Pair Corralation between PNC Technologies and DB Insurance
Assuming the 90 days trading horizon PNC Technologies co is expected to generate 0.7 times more return on investment than DB Insurance. However, PNC Technologies co is 1.42 times less risky than DB Insurance. It trades about -0.03 of its potential returns per unit of risk. DB Insurance Co is currently generating about -0.05 per unit of risk. If you would invest 398,300 in PNC Technologies co on December 22, 2024 and sell it today you would lose (11,300) from holding PNC Technologies co or give up 2.84% of portfolio value over 90 days.

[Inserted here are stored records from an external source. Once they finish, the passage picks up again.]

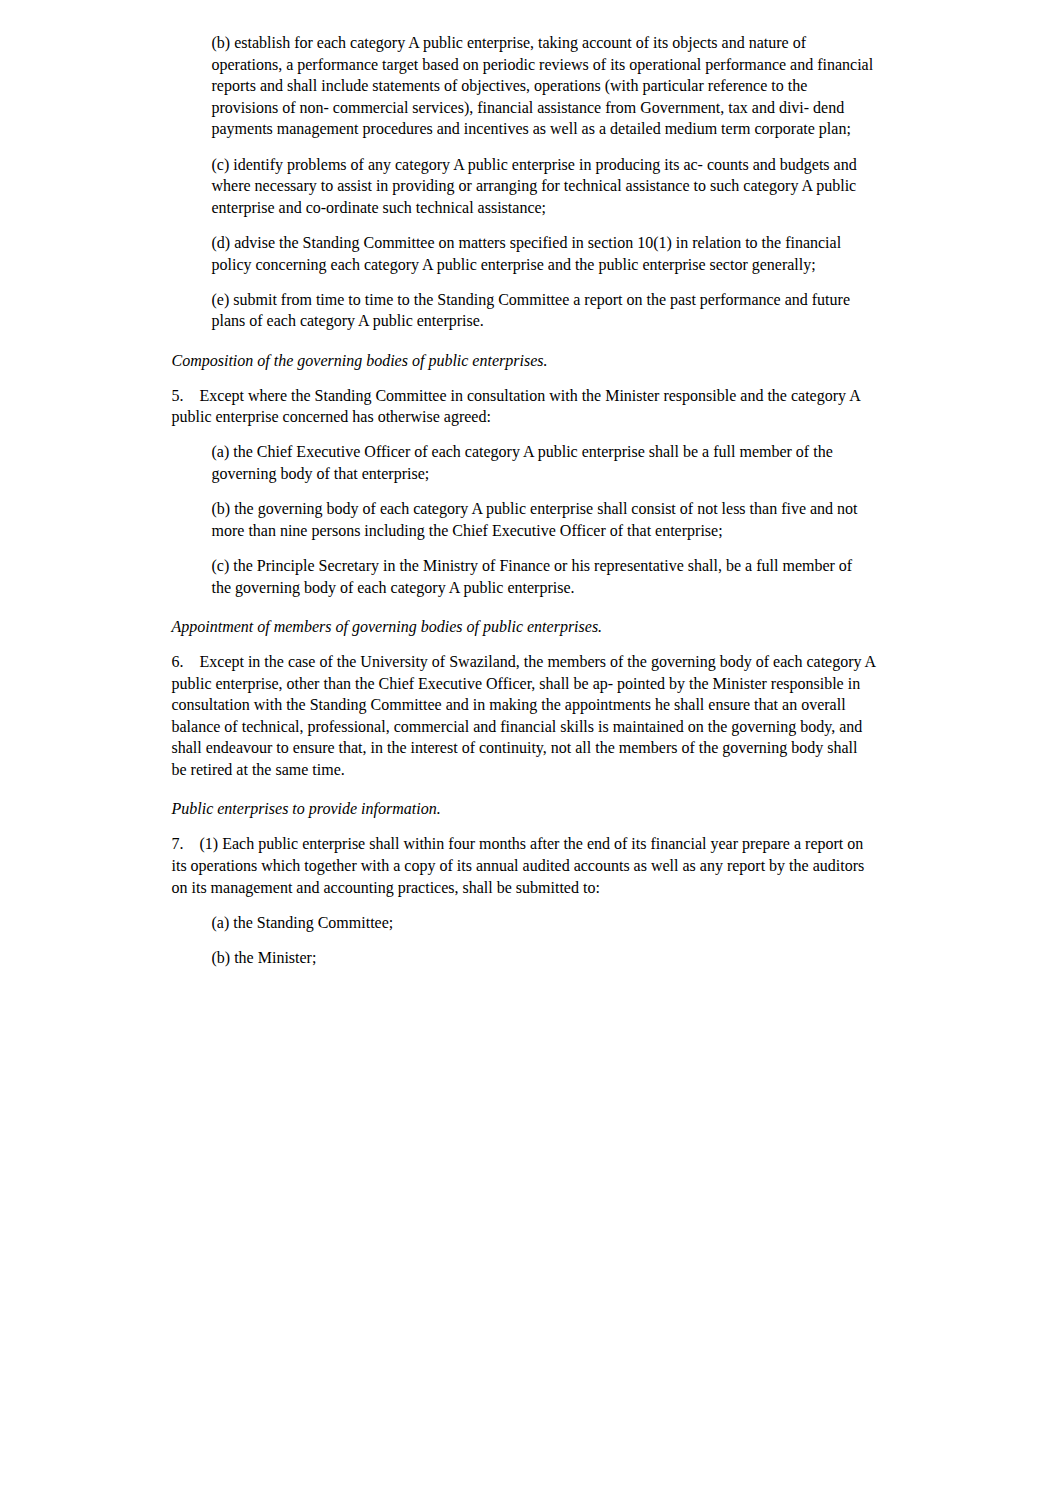(b) establish for each category A public enterprise, taking account of its objects and nature of operations, a performance target based on periodic reviews of its operational performance and financial reports and shall include statements of objectives, operations (with particular reference to the provisions of non- commercial services), financial assistance from Government, tax and divi- dend payments management procedures and incentives as well as a detailed medium term corporate plan;
(c) identify problems of any category A public enterprise in producing its ac- counts and budgets and where necessary to assist in providing or arranging for technical assistance to such category A public enterprise and co-ordinate such technical assistance;
(d) advise the Standing Committee on matters specified in section 10(1) in relation to the financial policy concerning each category A public enterprise and the public enterprise sector generally;
(e) submit from time to time to the Standing Committee a report on the past performance and future plans of each category A public enterprise.
Composition of the governing bodies of public enterprises.
5. Except where the Standing Committee in consultation with the Minister responsible and the category A public enterprise concerned has otherwise agreed:
(a) the Chief Executive Officer of each category A public enterprise shall be a full member of the governing body of that enterprise;
(b) the governing body of each category A public enterprise shall consist of not less than five and not more than nine persons including the Chief Executive Officer of that enterprise;
(c) the Principle Secretary in the Ministry of Finance or his representative shall, be a full member of the governing body of each category A public enterprise.
Appointment of members of governing bodies of public enterprises.
6. Except in the case of the University of Swaziland, the members of the governing body of each category A public enterprise, other than the Chief Executive Officer, shall be ap- pointed by the Minister responsible in consultation with the Standing Committee and in making the appointments he shall ensure that an overall balance of technical, professional, commercial and financial skills is maintained on the governing body, and shall endeavour to ensure that, in the interest of continuity, not all the members of the governing body shall be retired at the same time.
Public enterprises to provide information.
7. (1) Each public enterprise shall within four months after the end of its financial year prepare a report on its operations which together with a copy of its annual audited accounts as well as any report by the auditors on its management and accounting practices, shall be submitted to:
(a) the Standing Committee;
(b) the Minister;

Time Period | 3 Months [change] |
Direction | Moves Against |
Strength | Insignificant |
Accuracy | 100.0% |
Values | Daily Returns |
PNC Technologies co vs. DB Insurance Co
Performance |
Timeline |
PNC Technologies |
DB Insurance |
PNC Technologies and DB Insurance Volatility Contrast
Predicted Return Density |
Returns |
Pair Trading with PNC Technologies and DB Insurance
The main advantage of trading using opposite PNC Technologies and DB Insurance positions is that it hedges away some unsystematic risk. Because of two separate transactions, even if PNC Technologies position performs unexpectedly, DB Insurance can make up some of the losses. Pair trading also minimizes risk from directional movements in the market. For example, if an entire industry or sector drops because of unexpected headlines, the short position in DB Insurance will offset losses from the drop in DB Insurance's long position.PNC Technologies vs. Daejoo Electronic Materials | PNC Technologies vs. Parksystems Corp | PNC Technologies vs. BH Co | PNC Technologies vs. Partron Co |
DB Insurance vs. Dongkuk Steel Mill | DB Insurance vs. Daechang Steel Co | DB Insurance vs. Hyundai BNG Steel | DB Insurance vs. Korea Alcohol Industrial |
Check out your portfolio center.Note that this page's information should be used as a complementary analysis to find the right mix of equity instruments to add to your existing portfolios or create a brand new portfolio. You can also try the Portfolio Comparator module to compare the composition, asset allocations and performance of any two portfolios in your account.